I’m lucky I’m so handsome because they tried to find my home by ringing all sorts of people. Even though they had my picture on their wall they didn’t realise it was me, because my face looked a bit less ginger in that photo. None of the people they called were my family and they went home looking very sad. After I’d been there nearly 2 weeks,  they called Mum and told her they just might have me, even though they couldn’t find my microchip…I think it must have fallen out. Was I big cat? Had I been desexed? Yes, what do I know about girls?! It’s not as if I’d run away just to chase some girl. Mind you, I liked to have met the girl cat who’s missing from near here and who looks a lot like me…she looks nice.

Of course I look smug -I'm home!

Of course I look smug -I’m home!

Mum arrived at the pound and she told me her legs were shaking all the way there and she kept praying it would be me. When they took her into the cat room we just looked at each other but after she opened the door and leant in, I gave her my favourite head-butt of affection. We both knew I was going home! The ladies from the pound and PAWS were so excited they had tears in their eyes.

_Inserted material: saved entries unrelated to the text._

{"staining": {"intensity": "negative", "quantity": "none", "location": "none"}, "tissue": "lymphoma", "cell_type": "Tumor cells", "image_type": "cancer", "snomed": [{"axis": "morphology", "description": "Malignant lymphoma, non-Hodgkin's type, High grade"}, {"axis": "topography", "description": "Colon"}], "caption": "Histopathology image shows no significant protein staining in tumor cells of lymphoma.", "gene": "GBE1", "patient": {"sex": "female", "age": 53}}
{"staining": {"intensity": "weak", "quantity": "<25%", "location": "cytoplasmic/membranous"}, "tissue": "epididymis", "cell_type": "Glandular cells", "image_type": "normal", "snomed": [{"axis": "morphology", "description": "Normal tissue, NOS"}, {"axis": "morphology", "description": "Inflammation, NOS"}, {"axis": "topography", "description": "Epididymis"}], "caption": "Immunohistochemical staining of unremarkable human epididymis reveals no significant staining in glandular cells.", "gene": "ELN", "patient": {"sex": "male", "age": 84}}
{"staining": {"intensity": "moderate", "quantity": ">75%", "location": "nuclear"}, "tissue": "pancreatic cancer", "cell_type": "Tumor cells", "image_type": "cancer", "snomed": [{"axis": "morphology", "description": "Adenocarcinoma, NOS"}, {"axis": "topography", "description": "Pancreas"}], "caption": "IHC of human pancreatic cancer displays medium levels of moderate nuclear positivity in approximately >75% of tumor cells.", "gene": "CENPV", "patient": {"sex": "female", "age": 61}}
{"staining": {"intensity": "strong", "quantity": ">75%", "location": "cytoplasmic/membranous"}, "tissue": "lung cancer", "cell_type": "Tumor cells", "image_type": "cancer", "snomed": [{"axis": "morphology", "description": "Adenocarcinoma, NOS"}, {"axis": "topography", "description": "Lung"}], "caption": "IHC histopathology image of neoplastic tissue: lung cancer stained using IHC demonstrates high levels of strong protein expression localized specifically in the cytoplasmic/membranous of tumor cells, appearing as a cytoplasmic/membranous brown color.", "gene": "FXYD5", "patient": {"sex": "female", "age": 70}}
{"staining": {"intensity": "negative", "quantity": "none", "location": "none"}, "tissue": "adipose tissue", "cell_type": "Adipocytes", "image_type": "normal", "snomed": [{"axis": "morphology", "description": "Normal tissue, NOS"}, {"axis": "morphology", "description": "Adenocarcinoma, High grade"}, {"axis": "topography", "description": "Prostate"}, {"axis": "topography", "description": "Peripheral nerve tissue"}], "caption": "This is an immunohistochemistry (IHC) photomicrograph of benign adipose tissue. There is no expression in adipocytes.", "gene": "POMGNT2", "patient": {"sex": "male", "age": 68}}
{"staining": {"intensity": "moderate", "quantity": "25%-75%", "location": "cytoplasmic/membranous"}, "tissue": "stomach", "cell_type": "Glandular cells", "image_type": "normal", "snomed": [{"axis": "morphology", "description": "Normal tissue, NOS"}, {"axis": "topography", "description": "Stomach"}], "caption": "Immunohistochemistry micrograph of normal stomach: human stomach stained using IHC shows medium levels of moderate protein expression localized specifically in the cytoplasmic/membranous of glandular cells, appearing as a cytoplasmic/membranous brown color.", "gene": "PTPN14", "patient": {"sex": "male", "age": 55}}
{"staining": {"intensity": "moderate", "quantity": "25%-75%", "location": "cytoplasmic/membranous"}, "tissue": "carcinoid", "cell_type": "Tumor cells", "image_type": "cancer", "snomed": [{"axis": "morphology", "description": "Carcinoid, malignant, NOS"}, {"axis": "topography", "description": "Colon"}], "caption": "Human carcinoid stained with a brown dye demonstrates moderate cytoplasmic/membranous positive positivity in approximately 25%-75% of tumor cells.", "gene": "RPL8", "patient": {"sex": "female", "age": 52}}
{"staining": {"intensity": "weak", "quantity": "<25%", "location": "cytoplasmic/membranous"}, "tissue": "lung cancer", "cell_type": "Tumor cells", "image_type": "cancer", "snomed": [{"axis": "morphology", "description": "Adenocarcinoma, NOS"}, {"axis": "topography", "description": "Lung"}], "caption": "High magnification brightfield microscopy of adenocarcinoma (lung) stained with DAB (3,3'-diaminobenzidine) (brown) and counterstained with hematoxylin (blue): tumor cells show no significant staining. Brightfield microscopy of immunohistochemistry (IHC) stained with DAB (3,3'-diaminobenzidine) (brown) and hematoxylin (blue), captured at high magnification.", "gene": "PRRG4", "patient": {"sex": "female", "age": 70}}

Ever since we got home I’ve been so happy to be here. I can’t get enough pats and cuddles and keep sitting as close as possible to my family and purring and purring. I even like the grandchildren now.

I don’t want to be aloof any more, I’ve had my fill of adventure. When either of my family sits down I jump straight up and join them for a cuddle. I even sleep on the end of the bed now and if I feel lonely I can go up and ask for more pats. Mum says my eyes look a bit different now – of course they do! I saw some scary stuff out there in the wilds of the suburb.

I’m done with my mid-life crisis, I just want to be safe at home. Every now and then I look out at the courtyard but it’s a scary world out there, and inside everyone loves me. You’d think I was a celebrity the way my family has turned into the paparazzi and take my photo at every turn. And everywhere my parents go people are just so thrilled that I made it home safely – and so am I.

Mum wants to get in on the act now, but I don’t mind because we’re such good mates.

Mr Cassmob & I are so grateful for the kindness of all our friends and the random strangers we bailed up to ask about Springer. The TELAF people were fabulous in keeping Springer’s photo in the missing list for people to see and the RSPCA, PAWS and the pound were all responsive to our requests for follow-up. We’re eternally grateful to have our boy back safe and sound and especially thank the unknown lady who looked after him in Holtze St as well as the PAWS ladies at the pound who called us to come and look. People have been so kind. 

(Thanks to Geniaus for the guest post idea).